**Task requirements**
In the data below, how many lines contain the string "pyup"? Give only the figure.

**Supplied information**
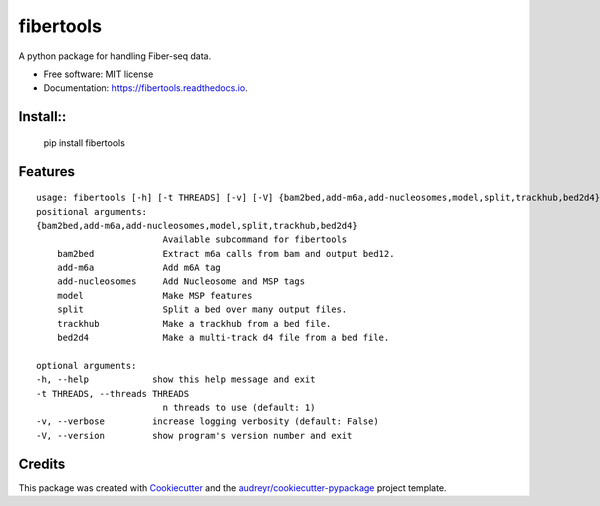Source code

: ==========
fibertools
==========


.. image:: https://img.shields.io/pypi/v/fibertools.svg
        :target: https://pypi.python.org/pypi/fibertools

.. image:: https://img.shields.io/travis/mrvollger/fibertools.svg
        :target: https://travis-ci.com/mrvollger/fibertools

.. image:: https://readthedocs.org/projects/fibertools/badge/?version=latest
        :target: https://fibertools.readthedocs.io/en/latest/?version=latest
        :alt: Documentation Status


.. image:: https://pyup.io/repos/github/mrvollger/fibertools/shield.svg
     :target: https://pyup.io/repos/github/mrvollger/fibertools/
     :alt: Updates



A python package for handling Fiber-seq data.


* Free software: MIT license
* Documentation: https://fibertools.readthedocs.io.

Install:: 
-------
    pip install fibertools

Features
--------

::

    usage: fibertools [-h] [-t THREADS] [-v] [-V] {bam2bed,add-m6a,add-nucleosomes,model,split,trackhub,bed2d4} ...
    positional arguments:
    {bam2bed,add-m6a,add-nucleosomes,model,split,trackhub,bed2d4}
                            Available subcommand for fibertools
        bam2bed             Extract m6a calls from bam and output bed12.
        add-m6a             Add m6A tag
        add-nucleosomes     Add Nucleosome and MSP tags
        model               Make MSP features
        split               Split a bed over many output files.
        trackhub            Make a trackhub from a bed file.
        bed2d4              Make a multi-track d4 file from a bed file.

    optional arguments:
    -h, --help            show this help message and exit
    -t THREADS, --threads THREADS
                            n threads to use (default: 1)
    -v, --verbose         increase logging verbosity (default: False)
    -V, --version         show program's version number and exit

Credits
-------

This package was created with Cookiecutter_ and the `audreyr/cookiecutter-pypackage`_ project template.

.. _Cookiecutter: https://github.com/audreyr/cookiecutter
.. _`audreyr/cookiecutter-pypackage`: https://github.com/audreyr/cookiecutter-pypackage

**Task output**
2